Présentation

Sens du risque, fin négociateur, capacité à agir dans l’urgence, le conseiller en fusion-acquisition doit faire preuve d’analyse pour proposer le meilleur projet possible à son client. Que ce soit dans le cadre d’un rachat de société, d’une introduction en bourse ou de la vente de filiales, ce conseiller doit être doté d’un vrai sens des affaires.

Un métier à responsabilités

Plus concrètement, le conseiller en fusion-acquisition est un expert en finance. Jour après jour, il analyse les marchés financiers et évalue les risques.
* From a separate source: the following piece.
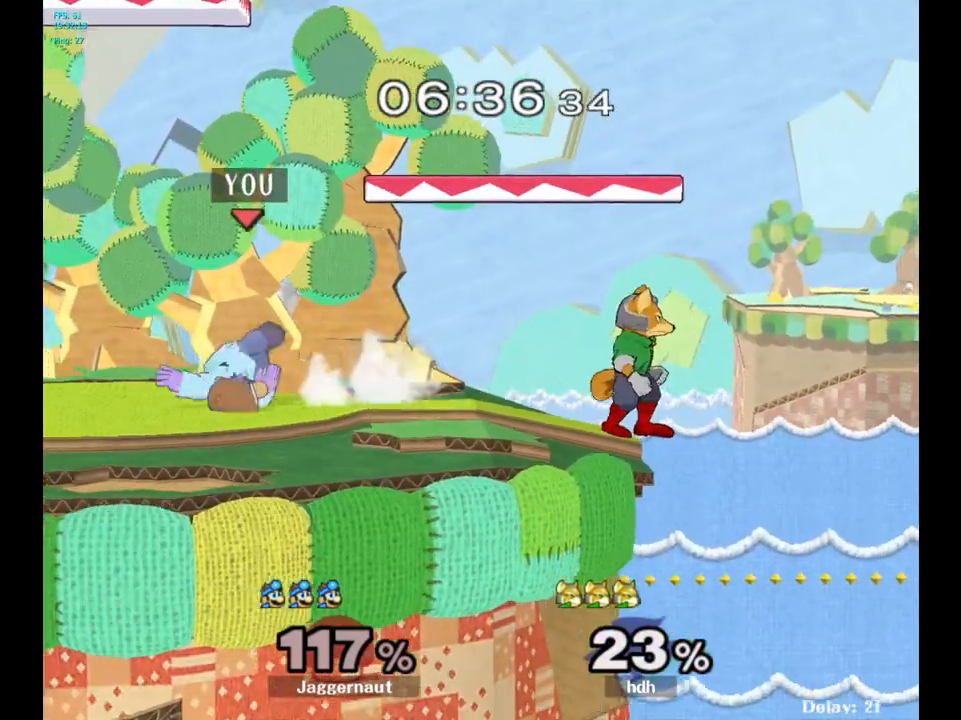
{"buttons": ["A"], "left_stick": "right", "right_stick": "center", "events": [[183, "R1", "up"], [233, "left_stick", "center"], [367, "left_stick", "up-right"], [450, "left_stick", "right"], [467, "A", "down"]]}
En cabinet, au sein de grandes entreprises ou de banques, le conseiller en fusion-acquisition doit accompagner ses clients dans leurs démarches financières. 

Qu’elles souhaitent se diversifier ou se concentrer sur un domaine spécifique, les sociétés attendent de leur conseiller la meilleure stratégie possible. Pour cela, l’expert financier réalise des études de marché, évalue les opérations les plus rentables et les plus prometteuses tout en effectuant des diagnostics sur les cibles intéressantes pour l’entreprise. Une fois ce travail de recherches effectué et son projet approuvé, le conseiller en fusion-acquisition se lance alors dans les transactions qui peuvent durer quelques mois voire plusieurs années.

Une pression constante

Avec son équipe, composée de spécialistes du droit et de la fiscalité, le conseiller financier doit être capable d’anticiper toutes les erreurs et les problèmes possibles. Il doit donc pouvoir s'adapter à toutes les situations, y compris en cas de stress. 

En effet, avant de choisir leur conseiller, les sociétés lancent un appel d’offre. Plusieurs cabinets sont ainsi mis en concurrence. Le conseiller en fusion-acquisition doit faire preuve de sang-froid, de créativité, avoir le goût du risque et du sens des affaires pour voir son projet approuvé. A lui d’exposer au mieux sa stratégie lors des phases de négociations. Le sens du contact apparait alors indispensable. 

D’autres compétences sont également fortement appréciées telles que des connaissances en comptabilité, en droit et en commerce. Souvent amené à travailler pour des clients étrangers, le conseiller doit impérativement être bilingue voire trilingue.

Formation

Comment devenir conseiller en fusion-acquisition ?

Plusieurs cursus sont possibles pour devenir conseiller en fusion-acquisition. Néanmoins, le métier exige un bac +5. Ecole de commerce ou d’ingénieurs, master en finance, en banque, en assurance, en contrôle et audit ou encore un MBA spécialisé en finance sont les prérequis indispensables pour exercer ce métier. Les bacs ES et S sont donc privilégiés pour entrer dans ce type de formation.
 

En chiffres

3 500 

Le conseiller en fusion-acquisition gagne 3 500 € bruts par mois. Un salaire qui peut rapidement évoluer en fonction de l’expérience et des responsabilités.